Work required:
Scan the entries for the word "общем", and copy every line where it appears.

Material for this task below:

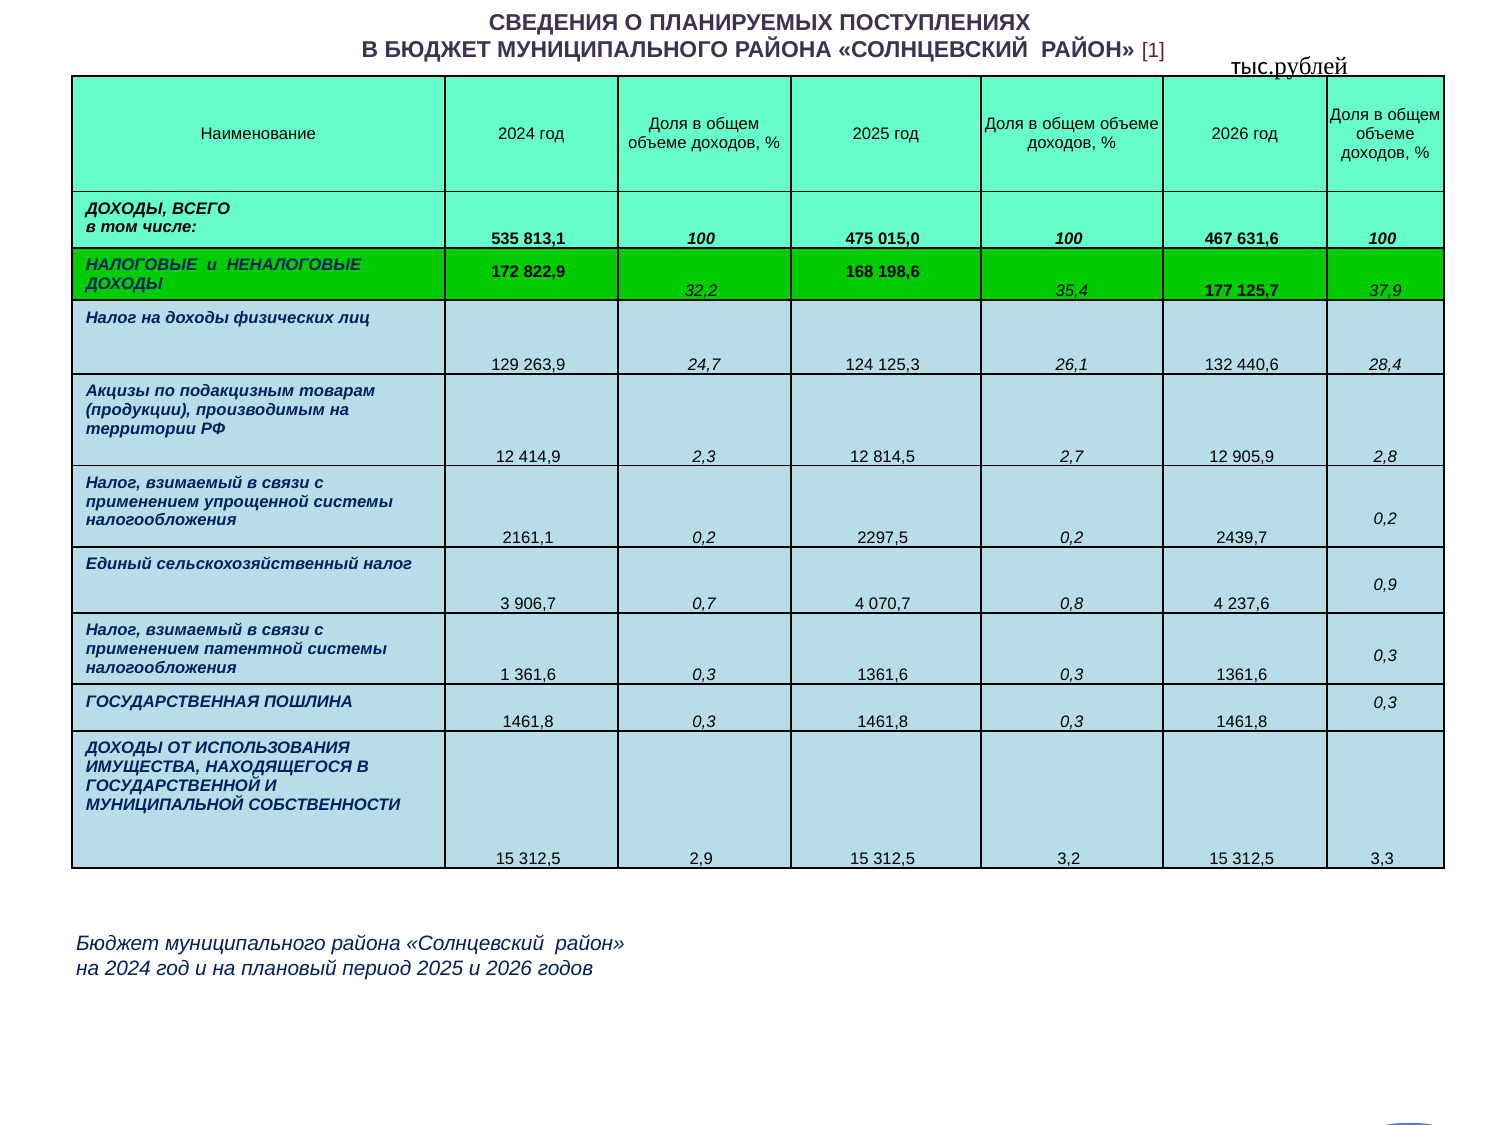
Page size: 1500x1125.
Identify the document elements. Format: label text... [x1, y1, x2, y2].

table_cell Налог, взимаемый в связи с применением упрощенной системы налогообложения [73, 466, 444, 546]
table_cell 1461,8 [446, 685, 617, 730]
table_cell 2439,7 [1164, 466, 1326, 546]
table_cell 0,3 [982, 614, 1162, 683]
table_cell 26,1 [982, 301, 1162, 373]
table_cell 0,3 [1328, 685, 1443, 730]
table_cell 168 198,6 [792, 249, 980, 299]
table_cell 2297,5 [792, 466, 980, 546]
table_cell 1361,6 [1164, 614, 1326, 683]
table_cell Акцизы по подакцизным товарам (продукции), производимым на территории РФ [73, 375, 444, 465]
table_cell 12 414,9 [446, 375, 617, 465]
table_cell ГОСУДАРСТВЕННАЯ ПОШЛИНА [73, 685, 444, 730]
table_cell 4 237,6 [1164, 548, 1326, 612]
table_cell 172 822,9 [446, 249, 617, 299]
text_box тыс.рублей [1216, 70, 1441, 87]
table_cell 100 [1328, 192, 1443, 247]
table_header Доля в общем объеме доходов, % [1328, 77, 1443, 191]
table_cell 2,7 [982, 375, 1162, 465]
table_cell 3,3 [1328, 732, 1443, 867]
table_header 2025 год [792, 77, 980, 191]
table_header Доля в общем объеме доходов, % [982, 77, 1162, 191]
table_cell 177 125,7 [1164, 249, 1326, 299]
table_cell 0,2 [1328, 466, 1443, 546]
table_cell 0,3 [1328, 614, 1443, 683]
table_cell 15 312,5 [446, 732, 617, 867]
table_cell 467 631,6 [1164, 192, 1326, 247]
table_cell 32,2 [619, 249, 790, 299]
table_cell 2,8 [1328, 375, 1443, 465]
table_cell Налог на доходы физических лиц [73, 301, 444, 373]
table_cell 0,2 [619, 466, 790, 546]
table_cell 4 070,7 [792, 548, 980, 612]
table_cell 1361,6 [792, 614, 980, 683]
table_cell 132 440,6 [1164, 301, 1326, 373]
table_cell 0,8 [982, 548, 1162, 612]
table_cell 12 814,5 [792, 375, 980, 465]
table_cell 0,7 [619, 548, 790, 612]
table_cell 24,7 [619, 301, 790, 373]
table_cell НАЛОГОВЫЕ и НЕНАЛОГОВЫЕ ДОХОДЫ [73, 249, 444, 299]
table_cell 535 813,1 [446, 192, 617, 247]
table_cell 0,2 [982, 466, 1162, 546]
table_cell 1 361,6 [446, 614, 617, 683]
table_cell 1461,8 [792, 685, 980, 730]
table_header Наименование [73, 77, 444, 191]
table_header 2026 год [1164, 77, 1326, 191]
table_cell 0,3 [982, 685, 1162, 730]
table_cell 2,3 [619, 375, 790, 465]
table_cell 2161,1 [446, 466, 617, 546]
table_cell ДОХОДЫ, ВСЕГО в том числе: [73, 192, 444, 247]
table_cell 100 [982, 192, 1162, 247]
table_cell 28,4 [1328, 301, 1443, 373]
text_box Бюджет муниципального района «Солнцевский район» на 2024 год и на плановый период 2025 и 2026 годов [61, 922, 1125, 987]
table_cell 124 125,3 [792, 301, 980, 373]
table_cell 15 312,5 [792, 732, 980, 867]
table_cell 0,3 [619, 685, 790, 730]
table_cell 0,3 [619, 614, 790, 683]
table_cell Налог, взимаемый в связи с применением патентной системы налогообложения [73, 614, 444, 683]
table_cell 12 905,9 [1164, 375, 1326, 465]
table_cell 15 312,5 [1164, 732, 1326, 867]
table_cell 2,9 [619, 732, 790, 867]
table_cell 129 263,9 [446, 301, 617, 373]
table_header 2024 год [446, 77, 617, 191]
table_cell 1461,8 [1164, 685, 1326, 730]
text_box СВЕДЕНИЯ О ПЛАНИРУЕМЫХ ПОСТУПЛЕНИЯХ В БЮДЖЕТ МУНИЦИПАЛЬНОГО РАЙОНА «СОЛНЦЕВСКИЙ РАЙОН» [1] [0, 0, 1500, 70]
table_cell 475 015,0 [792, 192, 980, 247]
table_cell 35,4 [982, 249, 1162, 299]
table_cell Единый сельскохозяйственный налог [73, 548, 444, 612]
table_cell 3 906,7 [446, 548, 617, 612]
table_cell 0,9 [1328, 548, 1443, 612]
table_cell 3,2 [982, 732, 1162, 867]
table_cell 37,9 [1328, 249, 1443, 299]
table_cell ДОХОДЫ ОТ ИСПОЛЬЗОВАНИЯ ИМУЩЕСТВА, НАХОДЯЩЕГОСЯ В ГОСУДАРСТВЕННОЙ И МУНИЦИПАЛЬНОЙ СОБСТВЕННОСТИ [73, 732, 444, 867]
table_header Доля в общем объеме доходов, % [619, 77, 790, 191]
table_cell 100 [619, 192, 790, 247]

End of Material for this task.

Reply:
table_header Доля в общем объеме доходов, % [1328, 77, 1443, 191]
table_header Доля в общем объеме доходов, % [982, 77, 1162, 191]
table_header Доля в общем объеме доходов, % [619, 77, 790, 191]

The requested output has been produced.